Chemical evolution of local galaxies in a hierarchical model

TL;DR

This paper models the chemical evolution of local galaxies within a hierarchical framework, successfully reproducing observed metallicity relations and exploring the impact of star formation, outflows, and initial mass function variations.

Contribution

It introduces a semi-analytic hierarchical galaxy formation model that accounts for chemical enrichment and reproduces key observed relations across galaxy types.

Findings

Reproduces [O-Fe] vs [Fe/H] in Milky Way disc stars.

Matches stellar metallicity vs mass in dwarf galaxies.
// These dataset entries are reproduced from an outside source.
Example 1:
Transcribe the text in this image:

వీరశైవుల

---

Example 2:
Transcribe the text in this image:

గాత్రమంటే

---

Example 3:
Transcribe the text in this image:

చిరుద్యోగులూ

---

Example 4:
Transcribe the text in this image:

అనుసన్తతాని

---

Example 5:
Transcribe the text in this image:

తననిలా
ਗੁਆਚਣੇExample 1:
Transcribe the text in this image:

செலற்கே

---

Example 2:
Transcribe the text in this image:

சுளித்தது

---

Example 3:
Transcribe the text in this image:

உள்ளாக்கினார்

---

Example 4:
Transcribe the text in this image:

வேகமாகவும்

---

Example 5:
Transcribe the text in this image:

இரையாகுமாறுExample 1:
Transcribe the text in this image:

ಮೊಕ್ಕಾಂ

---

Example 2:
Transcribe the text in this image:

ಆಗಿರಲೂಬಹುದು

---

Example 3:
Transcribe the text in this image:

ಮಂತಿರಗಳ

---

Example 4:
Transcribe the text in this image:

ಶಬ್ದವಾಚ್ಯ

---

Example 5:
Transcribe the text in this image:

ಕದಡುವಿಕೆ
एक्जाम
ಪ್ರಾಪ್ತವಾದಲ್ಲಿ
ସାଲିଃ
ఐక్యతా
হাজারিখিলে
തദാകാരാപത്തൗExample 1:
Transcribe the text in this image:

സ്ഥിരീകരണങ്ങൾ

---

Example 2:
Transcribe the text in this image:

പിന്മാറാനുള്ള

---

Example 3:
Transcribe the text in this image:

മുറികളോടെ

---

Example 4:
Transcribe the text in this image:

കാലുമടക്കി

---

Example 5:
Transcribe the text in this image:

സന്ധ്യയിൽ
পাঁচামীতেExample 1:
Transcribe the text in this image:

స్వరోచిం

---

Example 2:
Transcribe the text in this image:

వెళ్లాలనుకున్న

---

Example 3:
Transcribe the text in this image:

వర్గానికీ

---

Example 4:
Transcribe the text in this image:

Explains [alpha/Fe] trends in ellipticals with variable IMF.

Abstract

We investigate the chemical properties of local galaxies within a cosmological framework in the hierarchical picture of galaxy formation. To this aim, we use a hierarchical semi-analytic model which includes the contribution from (i) low and intermediate mass stars, (ii) type Ia Supernovae (SNe) and (iii) massive stars. - Abridged - We compare our predictions with available observations in the Milky Way (MW), in local dwarf galaxies and in local ellipticals. For Milky-Way-like galaxies, we can successfully reproduce the [O-Fe] vs [Fe/H] relation observed in disc stars and the stellar metallicity distribution (SMD). For dwarf galaxies, the stellar metallicity vs mass relation is reproduced by assuming that a substantial fraction of the heavy elements is lost through metal-enhanced outflows and a type Ia SN realization probability lower than the one of MW-like galaxies. - Abridged - In ellipticals, the observations indicate higher [alpha/Fe] values in larger galaxies. - Abridged - Our results computed with a standard Salpeter initial mass function (IMF) indicate a flat [alpha/Fe]-sigma relation. However, we suggest a possible solution to this problem and show how, by assuming a star formation-dependent IMF with a slope x=1.35 in systems with star formation rates < 100 M_sun/yr and slightly flatter (i.e. with x=1) in object with stronger star formation, the observed correlation between [alpha/Fe] and sigma can be accounted for on a large velocity dispersion range. Fundamental roles are played also by interaction-triggered starbursts and AGN.